SOLIDUS REACTIONS IN SYNTHETIC IHERZOLITE-H2O-CO2 FROM 20-30 KBAR, WITH APPLICATIONS TO MELTING AND METASOMATISM

Mixtures of synthetic forsterite, enstatite, diopside and natural dolomite were used to determine solidus reactions for synthetic lherzolite-H2O (passing through 1125, 1060 and 1005-degrees-C, at 10, 20 and 30 kbar, respectively), and dolomite-lherzolite with mixed vapor, two curves not previously located experimentally. The vapor-buffered curve for dolomite-lherzolite has a distinctive pressure minimum, passing down from the CO2 system near 28 kbar and 1230-degrees-C to a minimum near 22 kbar and 1975-degrees-C, with decreasing CO2/H2O in the vapor, and then up in pressure through a point at 30 kbar and 990-degrees-C. These new results, together with published results in other parts of the system, permit complete construction of the three divariant solidus and decarbonation surfaces meeting along the vapor-buffered dolomite-lherzolite solidus curve.
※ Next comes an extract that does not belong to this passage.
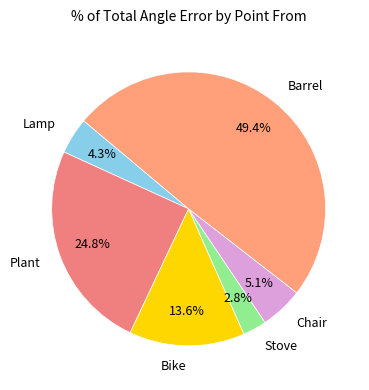

Does Chair account for over 50% of the chart?

No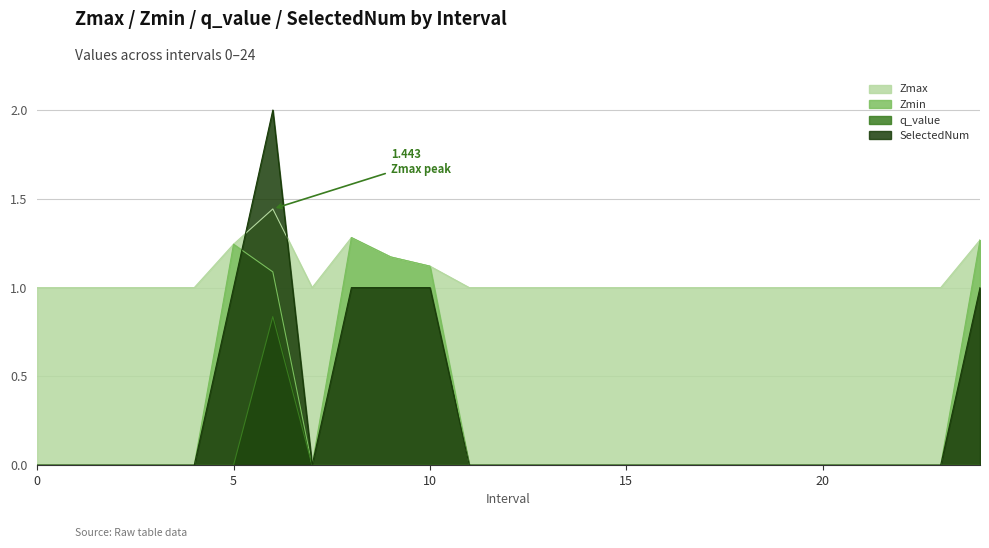

What is the total value across all series at 22?

1.0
The vapor phase composition at the pressure minimum on this curve is about 85 mol% CO2. The corresponding curve for natural peridotites is complicated by the addition of amphibole. The three surfaces define boundaries between regions where various kinds of metasomatic fluids can exist. Their positions are moved to somewhat lower temperatures for natural peridotites, and the significant vapor-buffered solidus ledge occurs within a narrow pressure inter-val at about 75 km depth. Rapid changes in melt and vapor phase compositions coexisting with peridotite occur within this interval. Shallower than about 75 km, silicate and not carbonatite magmas coexist with peridotite; vapors may range from CO2 to H2O. Deeper than about 75 km, near-solidus melts are carbonatitic, with vapor if present being H2O-rich; CO2-rich vapors cannot exist. Rising volatile-rich melts (of moderate temperatures) in equilibrium with peridotite must begin to crystallize and give off vapors near this depth, with compositions changing from H2O- to CO2-rich as depth decreases. Melts and vapors separate rapidly from crystals at this and greater depths.